The early versions of most products suck. It's a matter of throwing down enough time and resources to get through that phase
If instead you think of SysVR4 as the first "Unix", then Amiga Unix was indeed a very early Unix. I think this is a useful distinction, because de facto most of the software interfaces we associate with "Unix" are just System V (especially R4) in a trench coat. Note that POSIX and and SysVR4 released the same year (1988); they're technically unaffiliated efforts but represent a consolidation of a bunch of competing ideas into a ... tacit compromise.
Or, being more practical, SysVR4 is the absolute oldest "Unix" you're going to have a good chance of building modern (1990-2020s) software made "for unix" on.
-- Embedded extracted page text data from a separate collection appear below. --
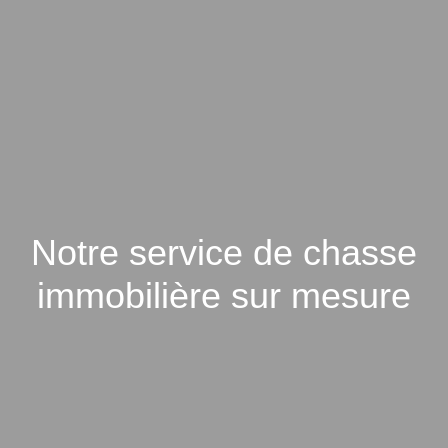
Notre service de chasse
immobilière sur mesure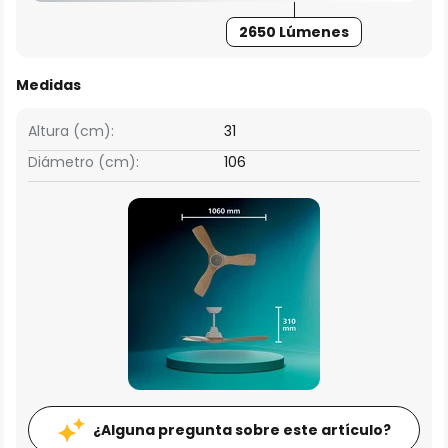
2650 Lúmenes
Medidas
Altura (cm):
31
Diámetro (cm):
106
¿Alguna pregunta sobre este artículo?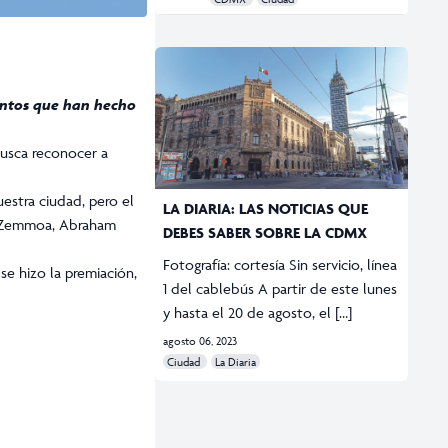
ventos que han hecho
usca reconocer a
uestra ciudad, pero el
LA DIARIA: LAS NOTICIAS QUE
o, Zemmoa, Abraham
DEBES SABER SOBRE LA CDMX
Fotografía: cortesía Sin servicio, línea
e hizo la premiación,
1 del cablebús A partir de este lunes
y hasta el 20 de agosto, el […]
agosto 06, 2023
Ciudad
La Diaria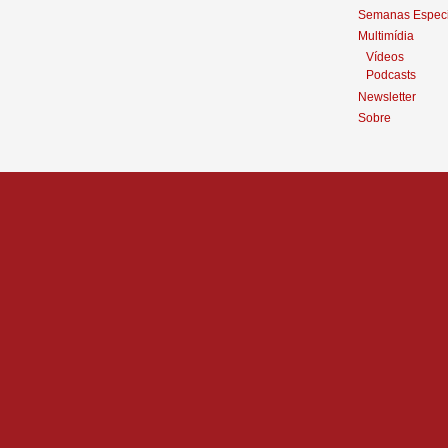
Semanas Especi
Multimídia
Vídeos
Podcasts
Newsletter
Sobre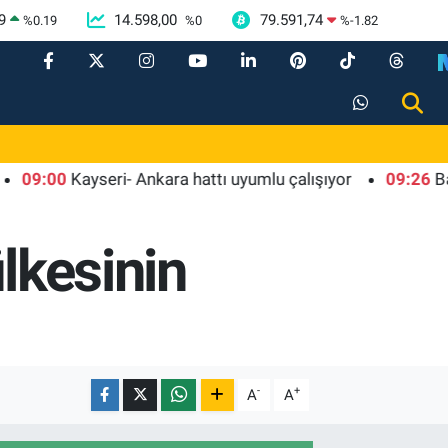
9
14.598,00
79.591,74
%
0.19
%
0
%
-1.82
00
Kayseri- Ankara hattı uyumlu çalışıyor
09:26
Başkentte
lkesinin
-
+
A
A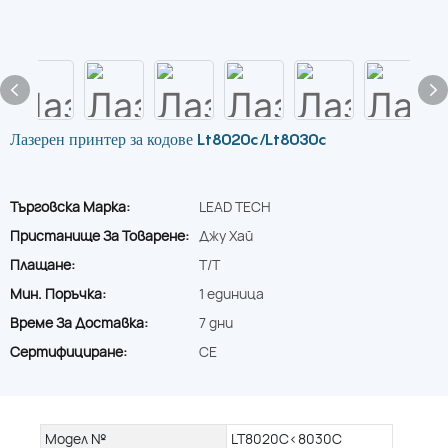
Лазерен принтер за кодове Lt8020c/Lt8030c
Търговска Марка:
LEAD TECH
Пристанище За Товарене:
Джу Хай
Плащане:
T/T
Мин. Поръчка:
1 единица
Време За Доставка:
7 дни
Сертифициране:
CE
Модел №
LT8020C<8030C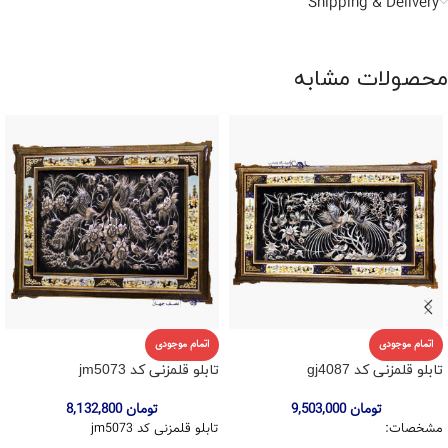
Shipping & Delivery
محصولات مشابه
اتمام موجودی
اتمام موجودی
تابلو قلمزنی کد gj4087
تابلو قلمزنی کد jm5073
تومان
9,503,000
تومان
8,132,800
مشخصات:
تابلو قلمزنی کد jm5073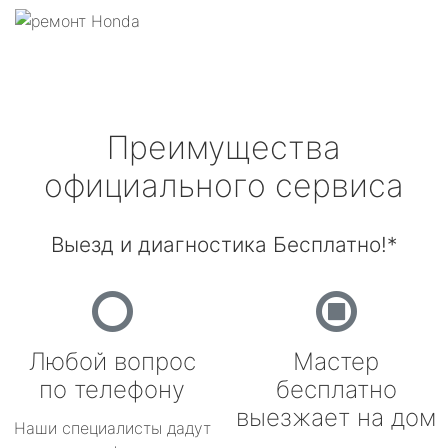
Преимущества
официального сервиса
Выезд и диагностика Бесплатно!*
Любой вопрос
Мастер
по телефону
бесплатно
выезжает на дом
Наши специалисты дадут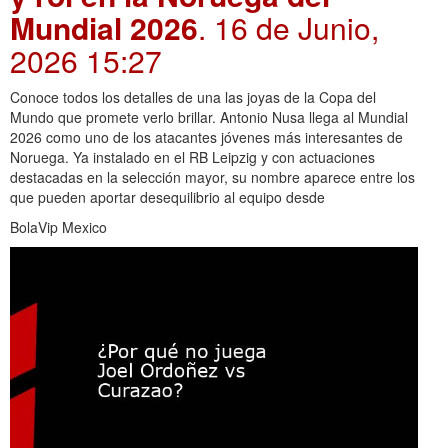
Mundial 2026
. 16 de Junio,
2026 15:27
Conoce todos los detalles de una las joyas de la Copa del
Mundo que promete verlo brillar. Antonio Nusa llega al Mundial
2026 como uno de los atacantes jóvenes más interesantes de
Noruega. Ya instalado en el RB Leipzig y con actuaciones
destacadas en la selección mayor, su nombre aparece entre los
que pueden aportar desequilibrio al equipo desde
BolaVip Mexico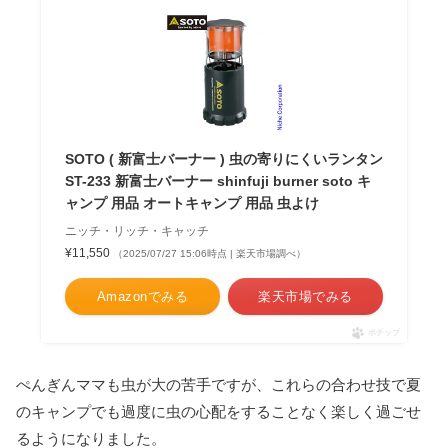
SOTO ( 新富士バーナー ) 虫の寄りにくいランタン
ST-233 新富士バーナー shinfuji burner soto キ
ャンプ 用品 オートキャンプ 用品 虫よけ
ニッチ・リッチ・キャッチ
¥11,550
（2025/07/27 15:06時点 | 楽天市場調べ）
Amazonでみる
楽天市場でみる
ポチップ
ぺんぎんママも虫が大の苦手ですが、これらの合わせ技で夏
のキャンプでも過度に虫の心配をすることなく楽しく過ごせ
るようになりました。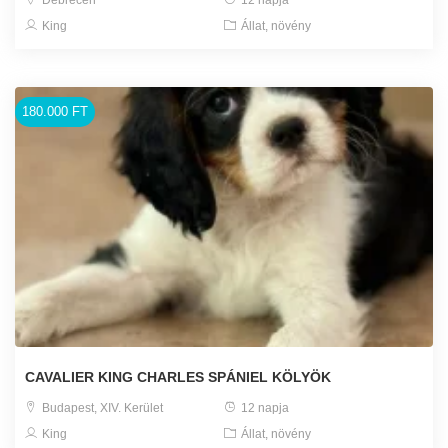
Debrecen
12 napja
King
Állat, növény
180.000 FT
CAVALIER KING CHARLES SPÁNIEL KÖLYÖK
Budapest, XIV. Kerület
12 napja
King
Állat, növény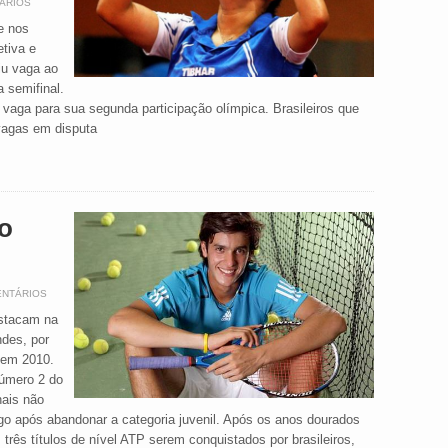
ÁRIOS
e nos
tiva e
iu vaga ao
 semifinal.
vaga para sua segunda participação olímpica. Brasileiros que
vagas em disputa
o
ENTÁRIOS
estacam na
ndes, por
 em 2010.
número 2 do
nais não
o após abandonar a categoria juvenil. Após os anos dourados
três títulos de nível ATP serem conquistados por brasileiros,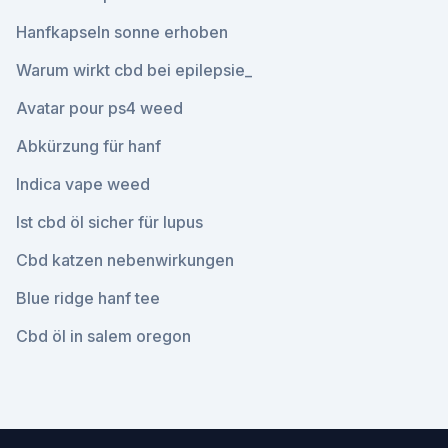
Hanfkapseln sonne erhoben
Warum wirkt cbd bei epilepsie_
Avatar pour ps4 weed
Abkürzung für hanf
Indica vape weed
Ist cbd öl sicher für lupus
Cbd katzen nebenwirkungen
Blue ridge hanf tee
Cbd öl in salem oregon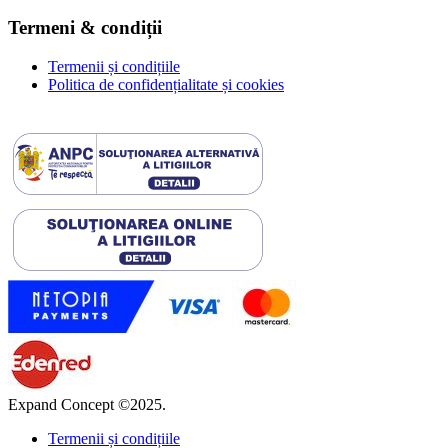
Termeni & condiții
Termenii și condițiile
Politica de confidențialitate și cookies
Expand Concept ©2025.
Termenii și condițiile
You can get a surprising amount of mileage out of a SysVR4 distribution -- but go any older, and you'll be in for a lot of "fun"!
Probably most notably, it implemented SysV shared memory (sys/shm.h) plus messages/semaphores, STREAM support, SysV termio, SysV libcurses, and probably others I'm not aware of.
I'm not sure how much any of these helped run software, but it bears pointing out anyway.
I am certain someone have the full source code somewhere, I just hope that they eventually say "f--k it, it has been 36 years, let the world have it".
I presume this was written back around 2005 or so, but honestly color me impressed if there has ever been malware targeting Amix in the wild.